◆ **JOB**: Write out the text of the listing below word for word, leaving out the pictures.

[Start of section]

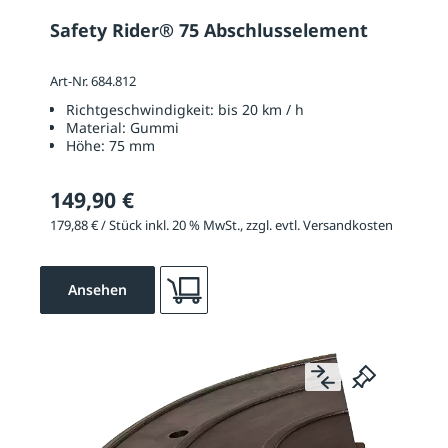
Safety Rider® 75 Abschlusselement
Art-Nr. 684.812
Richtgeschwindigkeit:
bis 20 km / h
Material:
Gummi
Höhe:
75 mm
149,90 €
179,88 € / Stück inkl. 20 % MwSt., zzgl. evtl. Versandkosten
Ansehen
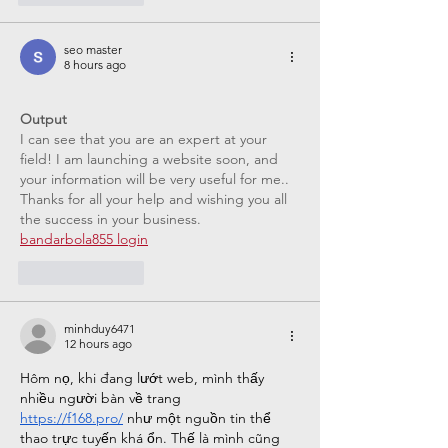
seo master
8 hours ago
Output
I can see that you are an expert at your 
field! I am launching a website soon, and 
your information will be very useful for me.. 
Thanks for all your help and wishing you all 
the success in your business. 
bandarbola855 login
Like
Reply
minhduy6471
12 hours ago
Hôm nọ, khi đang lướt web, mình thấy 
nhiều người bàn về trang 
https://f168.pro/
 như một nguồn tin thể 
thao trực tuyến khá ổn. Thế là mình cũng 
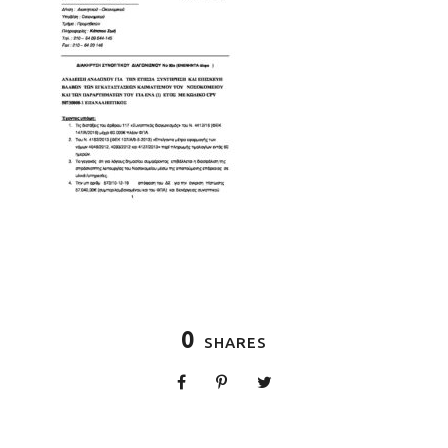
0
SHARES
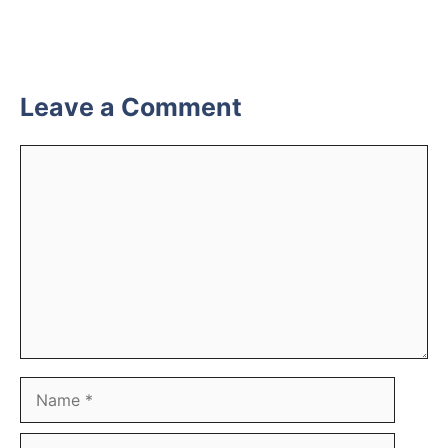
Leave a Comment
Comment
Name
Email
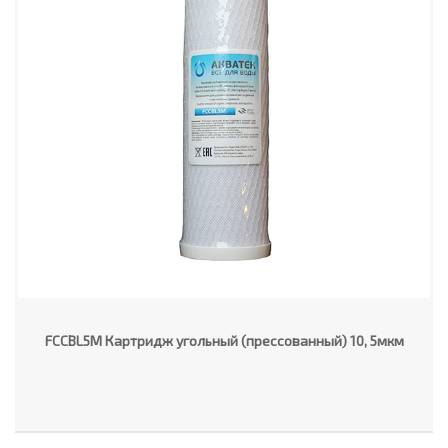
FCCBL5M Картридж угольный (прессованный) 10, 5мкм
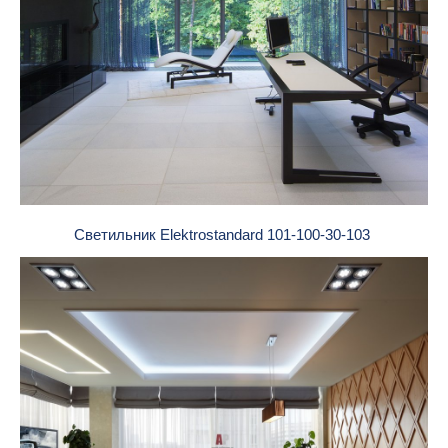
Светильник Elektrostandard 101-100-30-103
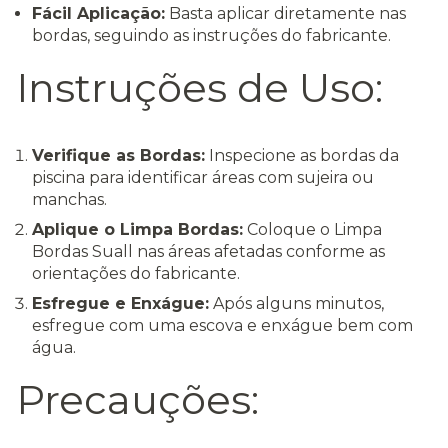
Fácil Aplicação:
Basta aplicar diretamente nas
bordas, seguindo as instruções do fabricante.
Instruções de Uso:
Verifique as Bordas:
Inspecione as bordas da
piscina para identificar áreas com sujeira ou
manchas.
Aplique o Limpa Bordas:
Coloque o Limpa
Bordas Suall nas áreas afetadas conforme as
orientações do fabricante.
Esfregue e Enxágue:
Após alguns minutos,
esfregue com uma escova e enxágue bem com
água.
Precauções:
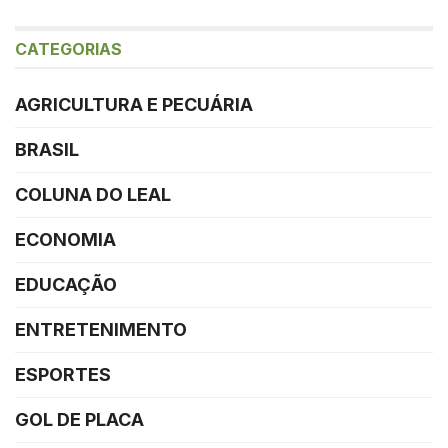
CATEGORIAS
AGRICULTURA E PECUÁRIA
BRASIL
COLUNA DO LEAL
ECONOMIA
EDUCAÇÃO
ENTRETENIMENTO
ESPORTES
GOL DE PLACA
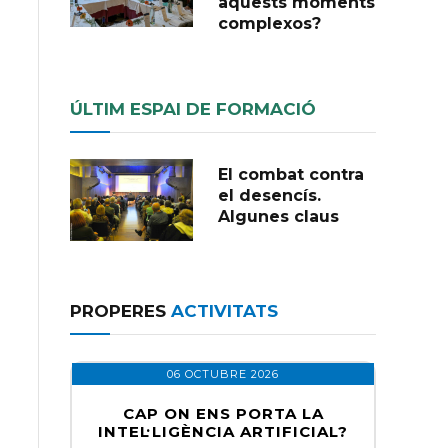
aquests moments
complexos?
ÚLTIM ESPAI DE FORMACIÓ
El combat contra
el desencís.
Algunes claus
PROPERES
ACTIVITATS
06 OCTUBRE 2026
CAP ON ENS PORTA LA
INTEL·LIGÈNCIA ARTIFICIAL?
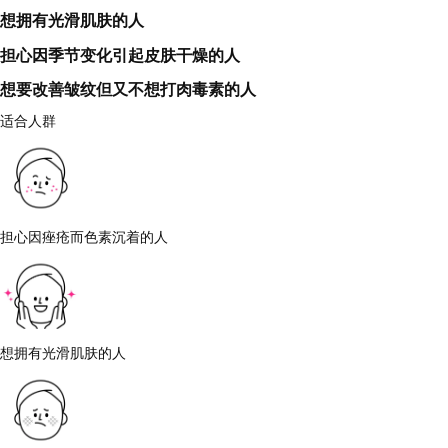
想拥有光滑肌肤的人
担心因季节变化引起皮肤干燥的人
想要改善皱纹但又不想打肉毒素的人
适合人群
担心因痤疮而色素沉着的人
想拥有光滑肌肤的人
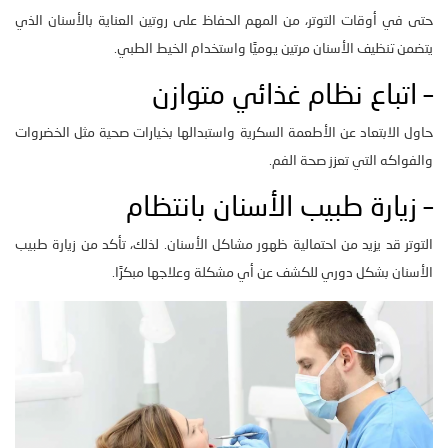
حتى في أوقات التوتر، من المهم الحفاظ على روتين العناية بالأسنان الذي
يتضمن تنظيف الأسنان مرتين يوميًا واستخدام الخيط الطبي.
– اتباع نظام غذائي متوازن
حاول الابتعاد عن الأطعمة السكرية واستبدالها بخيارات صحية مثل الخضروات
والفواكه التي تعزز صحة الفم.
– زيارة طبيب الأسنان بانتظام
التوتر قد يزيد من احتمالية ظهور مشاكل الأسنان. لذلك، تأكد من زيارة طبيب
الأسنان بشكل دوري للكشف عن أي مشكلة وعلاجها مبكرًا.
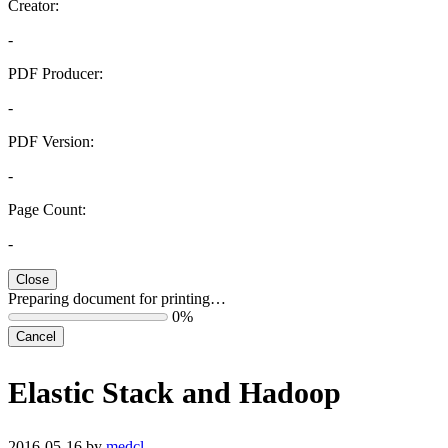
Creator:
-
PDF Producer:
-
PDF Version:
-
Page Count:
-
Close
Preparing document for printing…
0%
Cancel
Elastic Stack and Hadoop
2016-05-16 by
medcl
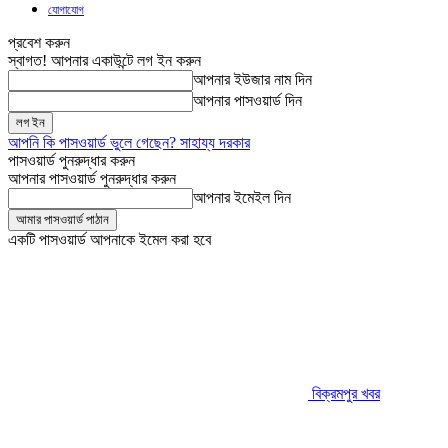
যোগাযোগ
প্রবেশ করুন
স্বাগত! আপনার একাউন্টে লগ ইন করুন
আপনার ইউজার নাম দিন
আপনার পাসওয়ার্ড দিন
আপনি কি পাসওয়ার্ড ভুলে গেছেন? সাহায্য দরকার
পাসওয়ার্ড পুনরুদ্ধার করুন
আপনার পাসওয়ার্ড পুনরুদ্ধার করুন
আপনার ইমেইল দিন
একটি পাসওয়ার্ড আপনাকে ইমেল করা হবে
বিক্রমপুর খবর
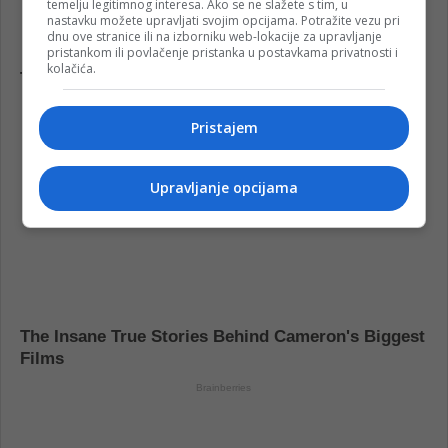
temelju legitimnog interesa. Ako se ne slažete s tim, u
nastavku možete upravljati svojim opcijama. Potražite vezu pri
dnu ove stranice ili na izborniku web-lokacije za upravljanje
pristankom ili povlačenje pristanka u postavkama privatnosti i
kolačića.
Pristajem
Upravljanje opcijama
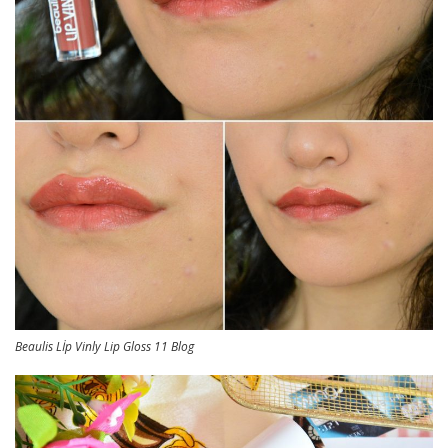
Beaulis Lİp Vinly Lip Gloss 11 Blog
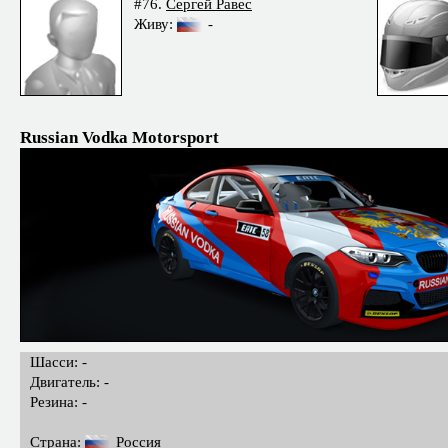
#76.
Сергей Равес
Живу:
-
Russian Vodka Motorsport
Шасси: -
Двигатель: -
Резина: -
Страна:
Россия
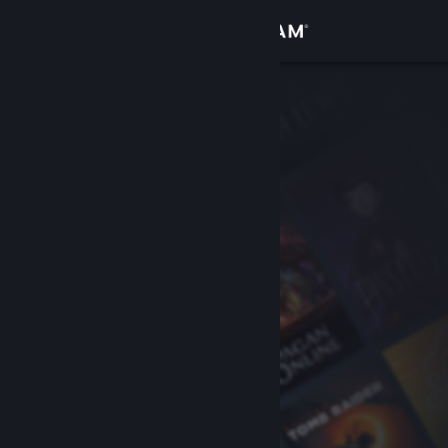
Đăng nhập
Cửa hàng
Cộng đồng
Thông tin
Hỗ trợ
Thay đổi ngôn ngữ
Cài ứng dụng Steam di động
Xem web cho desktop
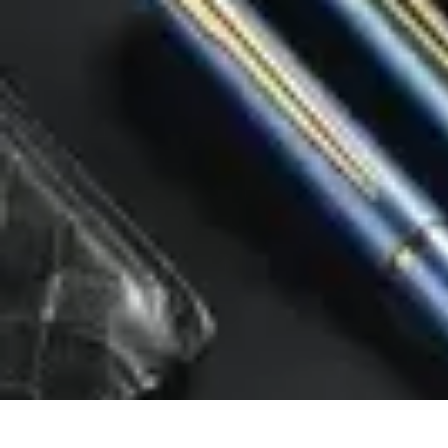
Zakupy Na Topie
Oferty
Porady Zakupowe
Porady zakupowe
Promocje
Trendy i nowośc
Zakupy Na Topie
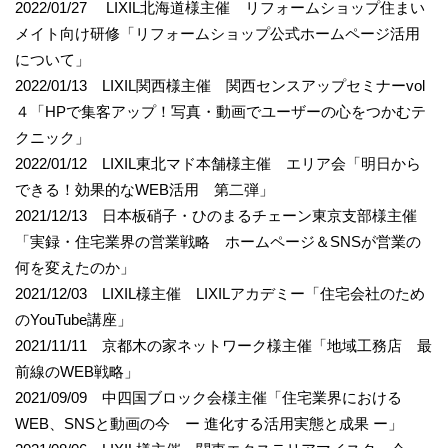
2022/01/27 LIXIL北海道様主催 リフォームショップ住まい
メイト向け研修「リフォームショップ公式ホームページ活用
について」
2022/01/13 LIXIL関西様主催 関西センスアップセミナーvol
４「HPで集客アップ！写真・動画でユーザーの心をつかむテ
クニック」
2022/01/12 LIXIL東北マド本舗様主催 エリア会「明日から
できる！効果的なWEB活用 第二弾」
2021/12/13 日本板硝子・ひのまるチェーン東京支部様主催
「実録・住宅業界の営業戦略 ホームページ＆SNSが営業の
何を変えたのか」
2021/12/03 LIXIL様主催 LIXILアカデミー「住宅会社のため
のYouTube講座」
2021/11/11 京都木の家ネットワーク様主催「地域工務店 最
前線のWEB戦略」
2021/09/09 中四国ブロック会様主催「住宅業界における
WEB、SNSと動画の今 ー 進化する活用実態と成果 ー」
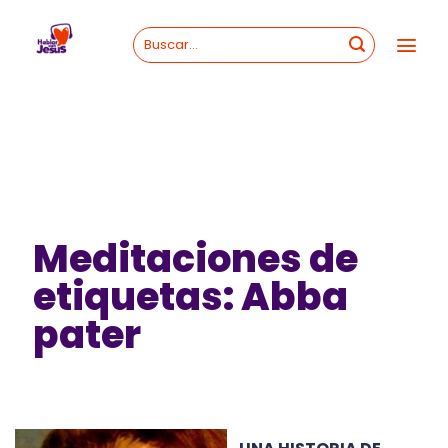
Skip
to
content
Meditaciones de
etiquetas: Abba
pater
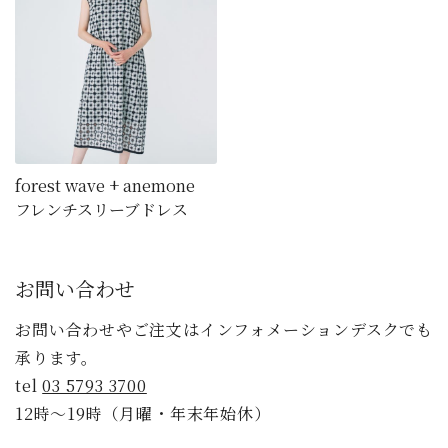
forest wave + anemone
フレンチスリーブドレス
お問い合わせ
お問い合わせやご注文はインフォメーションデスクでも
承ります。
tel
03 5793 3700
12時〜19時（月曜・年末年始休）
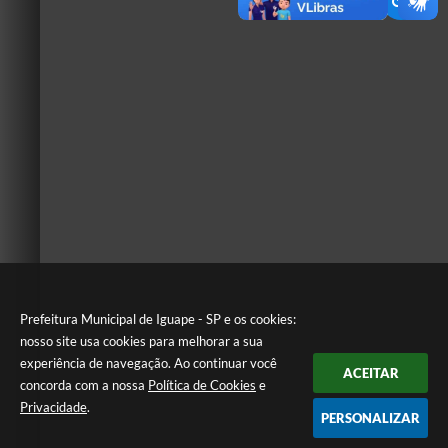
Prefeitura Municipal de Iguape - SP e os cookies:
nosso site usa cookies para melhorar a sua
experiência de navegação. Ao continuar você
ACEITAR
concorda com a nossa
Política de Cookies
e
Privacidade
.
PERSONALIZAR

[End of section]

◆ **THE ANSWER**:
Safety Rider® 75 Abschlusselement
Art-Nr. 684.812
Richtgeschwindigkeit:
bis 20 km / h
Material:
Gummi
Höhe:
75 mm
149,90 €
179,88 € / Stück inkl. 20 % MwSt., zzgl. evtl. Versandkosten
Ansehen
seo master
8 hours ago
Output
I can see that you are an expert at your 
field! I am launching a website soon, and 
your information will be very useful for me.. 
Thanks for all your help and wishing you all 
the success in your business. 
bandarbola855 login
Like
Reply
minhduy6471
12 hours ago
Hôm nọ, khi đang lướt web, mình thấy 
nhiều người bàn về trang 
https://f168.pro/
 như một nguồn tin thể 
thao trực tuyến khá ổn. Thế là mình cũng 
0
SHARES
Leave a Comment
Comment
Name
Email
FCCBL5M Картридж угольный (прессованный) 10, 5мкм
Светильник Elektrostandard 101-100-30-103
Fácil Aplicação:
Basta aplicar diretamente nas
bordas, seguindo as instruções do fabricante.
Instruções de Uso:
Verifique as Bordas:
Inspecione as bordas da
piscina para identificar áreas com sujeira ou
manchas.
Aplique o Limpa Bordas:
Coloque o Limpa
Bordas Suall nas áreas afetadas conforme as
orientações do fabricante.
Esfregue e Enxágue:
Após alguns minutos,
esfregue com uma escova e enxágue bem com
água.
Precauções:
CATEGORIAS
AGRICULTURA E PECUÁRIA
BRASIL
COLUNA DO LEAL
ECONOMIA
EDUCAÇÃO
ENTRETENIMENTO
ESPORTES
GOL DE PLACA
aquests moments
complexos?
ÚLTIM ESPAI DE FORMACIÓ
El combat contra
el desencís.
Algunes claus
PROPERES
ACTIVITATS
06 OCTUBRE 2026
CAP ON ENS PORTA LA
INTEL·LIGÈNCIA ARTIFICIAL?
想拥有光滑肌肤的人
担心因季节变化引起皮肤干燥的人
想要改善皱纹但又不想打肉毒素的人
适合人群
担心因痤疮而色素沉着的人
想拥有光滑肌肤的人
حتى في أوقات التوتر، من المهم الحفاظ على روتين العناية بالأسنان الذي
يتضمن تنظيف الأسنان مرتين يوميًا واستخدام الخيط الطبي.
– اتباع نظام غذائي متوازن
حاول الابتعاد عن الأطعمة السكرية واستبدالها بخيارات صحية مثل الخضروات
والفواكه التي تعزز صحة الفم.
– زيارة طبيب الأسنان بانتظام
التوتر قد يزيد من احتمالية ظهور مشاكل الأسنان. لذلك، تأكد من زيارة طبيب
الأسنان بشكل دوري للكشف عن أي مشكلة وعلاجها مبكرًا.
Creator:
-
PDF Producer:
-
PDF Version:
-
Page Count:
-
Close
Preparing document for printing…
0%
Cancel
Elastic Stack and Hadoop
2016-05-16 by
medcl
যোগাযোগ
প্রবেশ করুন
স্বাগত! আপনার একাউন্টে লগ ইন করুন
আপনার ইউজার নাম দিন
আপনার পাসওয়ার্ড দিন
আপনি কি পাসওয়ার্ড ভুলে গেছেন? সাহায্য দরকার
পাসওয়ার্ড পুনরুদ্ধার করুন
আপনার পাসওয়ার্ড পুনরুদ্ধার করুন
আপনার ইমেইল দিন
একটি পাসওয়ার্ড আপনাকে ইমেল করা হবে
বিক্রমপুর খবর
temelju legitimnog interesa. Ako se ne slažete s tim, u
nastavku možete upravljati svojim opcijama. Potražite vezu pri
dnu ove stranice ili na izborniku web-lokacije za upravljanje
pristankom ili povlačenje pristanka u postavkama privatnosti i
kolačića.
Pristajem
Upravljanje opcijama
Beaulis Lİp Vinly Lip Gloss 11 Blog
#76.
Сергей Равес
Живу:
-
Russian Vodka Motorsport
Шасси: -
Двигатель: -
Резина: -
Страна:
Россия
Đăng nhập
Cửa hàng
Cộng đồng
Thông tin
Hỗ trợ
Thay đổi ngôn ngữ
Cài ứng dụng Steam di động
Xem web cho desktop
Zakupy Na Topie
Oferty
Porady Zakupowe
Porady zakupowe
Promocje
Trendy i nowośc
Zakupy Na Topie
2022/01/27 LIXIL北海道様主催 リフォームショップ住まい
メイト向け研修「リフォームショップ公式ホームページ活用
について」
2022/01/13 LIXIL関西様主催 関西センスアップセミナーvol
４「HPで集客アップ！写真・動画でユーザーの心をつかむテ
クニック」
2022/01/12 LIXIL東北マド本舗様主催 エリア会「明日から
できる！効果的なWEB活用 第二弾」
2021/12/13 日本板硝子・ひのまるチェーン東京支部様主催
「実録・住宅業界の営業戦略 ホームページ＆SNSが営業の
何を変えたのか」
2021/12/03 LIXIL様主催 LIXILアカデミー「住宅会社のため
のYouTube講座」
2021/11/11 京都木の家ネットワーク様主催「地域工務店 最
前線のWEB戦略」
2021/09/09 中四国ブロック会様主催「住宅業界における
WEB、SNSと動画の今 ー 進化する活用実態と成果 ー」
Skip
to
content
Meditaciones de
etiquetas: Abba
pater
forest wave + anemone
フレンチスリーブドレス
お問い合わせ
お問い合わせやご注文はインフォメーションデスクでも
承ります。
tel
03 5793 3700
12時〜19時（月曜・年末年始休）
Prefeitura Municipal de Iguape - SP e os cookies:
nosso site usa cookies para melhorar a sua
experiência de navegação. Ao continuar você
ACEITAR
concorda com a nossa
Política de Cookies
e
Privacidade
.
PERSONALIZAR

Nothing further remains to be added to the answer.